The modular structure of the Linux kernel permits optimization of run time size. Modules for network-support may be loaded, enabling the embedded system to drop log/data-files to a central server system, and then be removed from the kernel until needed again. The same holds for file system support. The size reduction may be performance-relevant on low-memory systems.
A further kernel optimization may result from reducing allocated resources, either by kernel parameters at boot-up or by reducing resources in the kernel source. This does not really require kernel hacking, merely going through kernel source files and stripping down resources that you will not need for embedded systems (e.g., by setting the maximum number of IDE devices to 2 instead of 8, reducing number of consoles to 4 and so on). These modifications can be done without going very deep into the kernel and are not too hard to apply again when a new kernel comes out. This stripping of resources will not substantially reduce the compressed kernel image but it will reduce the run time kernel memory trace.

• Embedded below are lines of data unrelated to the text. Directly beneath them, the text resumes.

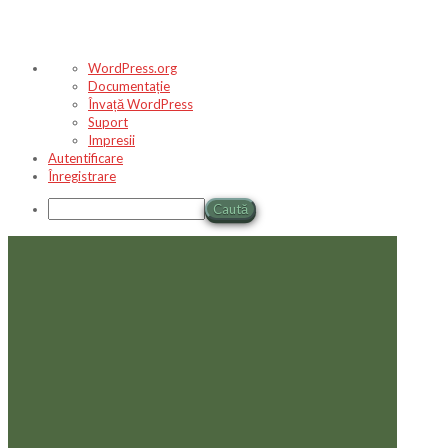
Despre
WordPress.org
WordPress
Documentație
Învață WordPress
Suport
Impresii
Autentificare
Înregistrare
Caută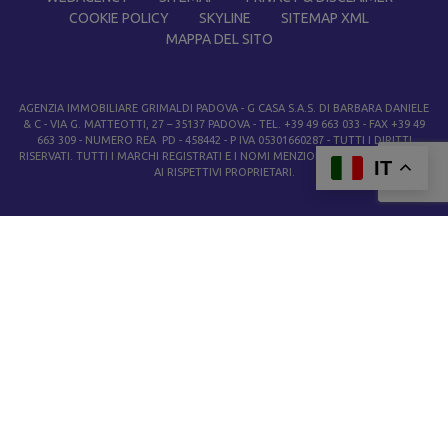
COOKIE POLICY
SKYLINE
SITEMAP XML
MAPPA DEL SITO
AGENZIA IMMOBILIARE GRIMALDI PADOVA
- G CASA S.A.S. DI BARBARA DANIELE
& C - VIA G. MATTEOTTI, 27 – 35137 PADOVA - TEL. +39 49 663 033 - FAX +39 49
663 309 - NUMERO REA PD - 458442 - P IVA 05301660287 - TUTTI I DIRITTI
RISERVATI. TUTTI I MARCHI REGISTRATI E I NOMI MENZIONATI APPARTENGONO
IT
AI RISPETTIVI PROPRIETARI.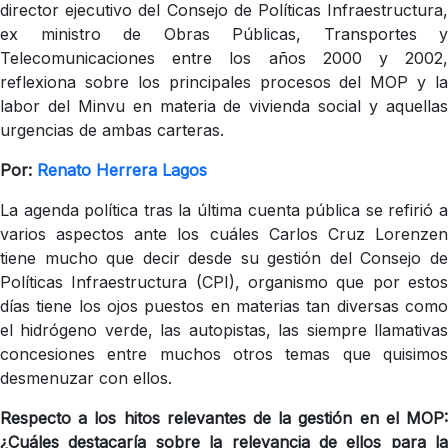
director ejecutivo del Consejo de Políticas Infraestructura,
ex ministro de Obras Públicas, Transportes y
Telecomunicaciones entre los años 2000 y 2002,
reflexiona sobre los principales procesos del MOP y la
labor del Minvu en materia de vivienda social y aquellas
urgencias de ambas carteras.
Por:
Renato Herrera Lagos
La agenda política tras la última cuenta pública se refirió a
varios aspectos ante los cuáles Carlos Cruz Lorenzen
tiene mucho que decir desde su gestión del Consejo de
Políticas Infraestructura (CPI), organismo que por estos
días tiene los ojos puestos en materias tan diversas como
el hidrógeno verde, las autopistas, las siempre llamativas
concesiones entre muchos otros temas que quisimos
desmenuzar con ellos.
Respecto a los hitos relevantes de la gestión en el MOP:
¿Cuáles destacaría sobre la relevancia de ellos para la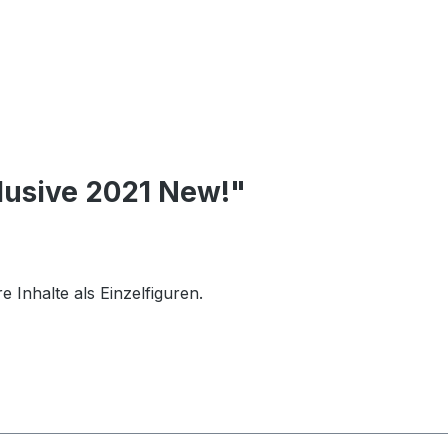
clusive 2021 New!"
 Inhalte als Einzelfiguren.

Many kernel resources can be tuned on your desktop system via the sysctl interface operating via /proc. By tuning system settings on the full system you can find an optimized setting for your kernel. On a minimum system sysctl would be a real waste since it is very large, so the optimized values for free pages page-cache etc. must be set in the kernel source and the kernel recompiled. This is not as bad as it sounds, since optimization is rarely so application-specific that it would change within a running system.